En juillet 1994, le FPR prend le pouvoir à Kigali. On assiste aussitôt à l’arrivée massive des experts américains. On peut gager que ceux-ci n’ont pas manqué de fournir à Kagame et ses camarades des informations tactiques sur l’état de déliquescence des Forces armées zaïroises. Une armée qualifiée à tort « d’armée de Mobutu ». Une armée abandonnée à son triste sort durant les six années et demie de « transition démocratique » émaillée du bras de fer Mobutu-Tshisekedi. Une armée non-entrainée, mal équipée, mal entretenue. Une armée désoeuvrée.

On ne le dit pas assez mais, depuis 1990, les FAZ étaient dans le collimateur de Museveni et de Kagame. A preuve, dès l’accession au pouvoir de LD Kabila à Kinshasa, le Rwandais James Kabarebe, alors colonel, fera interner 45.000 FAZ dans un camp de concentration à Kitona, au Kongo Central. Bilan : plusieurs milliers de morts dont les meilleurs éléments issus de grandes écoles militaires.

Kagame savait qu’un pays dépouillé de son armée ne peut pas se défendre. Museveni ira plus loin en parlant de la Somalie : « Un pays qui n’a pas d’armée ressemble à un homme atteint du Sida dont le système immunitaire ne fonctionne plus ».

Après la mort de Laurent-Désiré Kabila dans les circonstances non-élucidées à ce jour, Un « Ovni politique » est apparu le 17 mai 2001. Il s’agit de « Joseph Kabila ». Inconnu de la grande majorité des Congolais, « Joseph » semble correspondre au « régime ami » souhaité tant par Museveni que Kagame.

L’appétit venant en mangeant, le nouvel homme fort rwandais a fini par réalisé que la partie orientale de la RDC pourrait constituer son « espace vital ». Alors Envoyé spécial de l’Union Européenne pour les Grands Lacs, Aldo Ajello de confier à l’hebdomadaire Jeune Afrique n°2410 du 18au 24 mars 2007 ce qui suit : « A Dar es Salam, le 21 décembre 2005, Kabila et Kagame se sont rencontrés longuement ». D’après lui, Kabila s’est engagé, à cette occasion, à « prendre en compte  les intérêts vitaux du Rwanda. Depuis tout va bien. »          

Investi le 24 janvier 2019, Felix Tshisekedi Tshilombo a donné dans un premier temps l’image d’un « Faux naïf ». Il a fini par comprendre que le Rwanda de Kagame entend assujettir la RDC à travers ses supplétifs du M23. Dialoguer avec ce mouvement, comme le suggère Museveni, reviendrait à sceller l’asservissement de notre pays par le mixage et le brassage. Pire, il faudra exécuter l’accord du 23 mars 2009 signé par Joseph Kabila concédant l’Est de la RDC au Rwanda. Le prix à payer est lourd: laisser Kigali et Kampala piller nos ressources.

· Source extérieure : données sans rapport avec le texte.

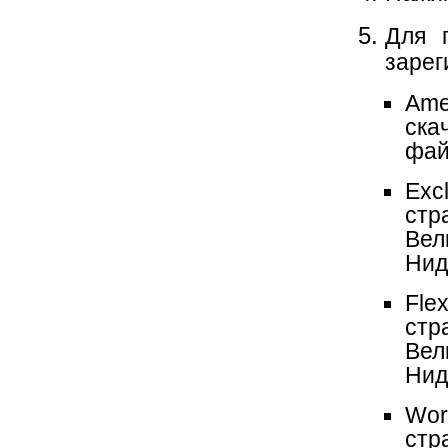
Для 
зарег
Am
ска
фай
Exc
ст
Вел
Нид
Fle
стр
Вел
Нид
Wor
стр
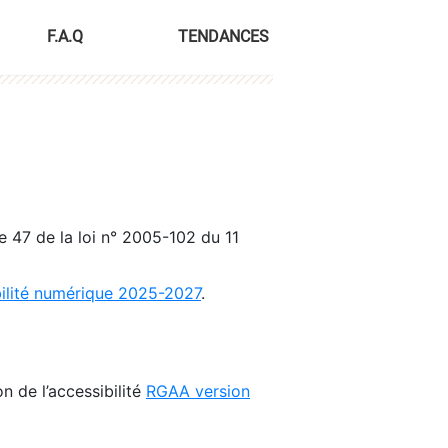
F.A.Q
TENDANCES
le 47 de la loi n° 2005-102 du 11
bilité numérique 2025-2027
.
n de l’accessibilité
RGAA version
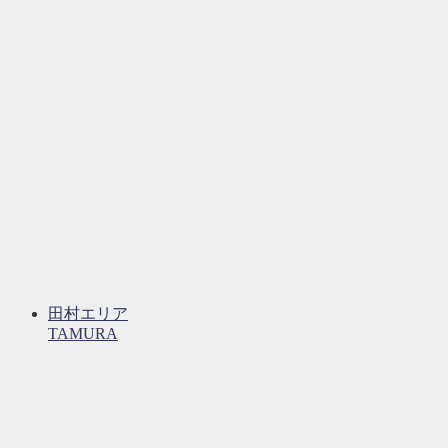
田村エリア
TAMURA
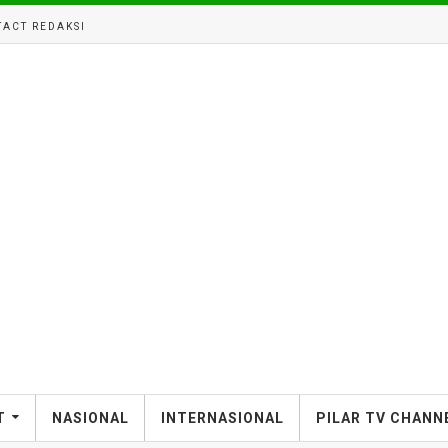
ACT REDAKSI
T
NASIONAL
INTERNASIONAL
PILAR TV CHANN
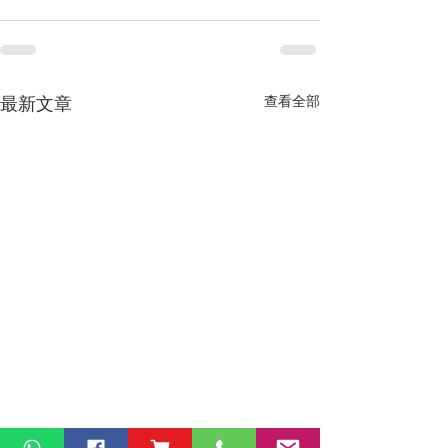
最新文章
查看全部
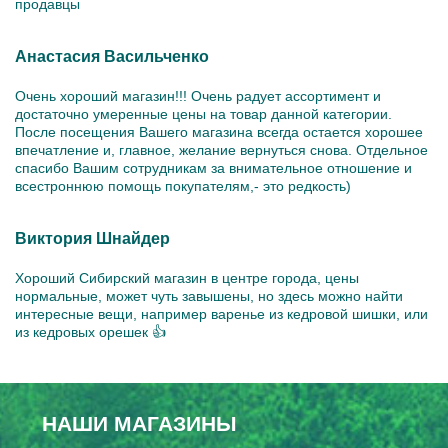
продавцы
Анастасия Васильченко
Очень хороший магазин!!! Очень радует ассортимент и
достаточно умеренные цены на товар данной категории.
После посещения Вашего магазина всегда остается хорошее
впечатление и, главное, желание вернуться снова. Отдельное
спасибо Вашим сотрудникам за внимательное отношение и
всестроннюю помощь покупателям,- это редкость)
Виктория Шнайдер
Хороший Сибирский магазин в центре города, цены
нормальные, может чуть завышены, но здесь можно найти
интересные вещи, например варенье из кедровой шишки, или
из кедровых орешек 👍
НАШИ МАГАЗИНЫ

Pour avoir dit « niet » aux apprentis colonisateurs que sont Museveni et Kagame, Felix Tshisekedi est devenu un homme à abattre. Un homme à abattre parce qu’il veut restaurer la souveraineté nationale de la RDC et  l’intégrité de son territoire. Incompris, « Felix », est devenu un homme à abattre parce qu’il est résolu à éradiquer l’influence rwandaise sur les institutions congolaises. Civiles et militaires.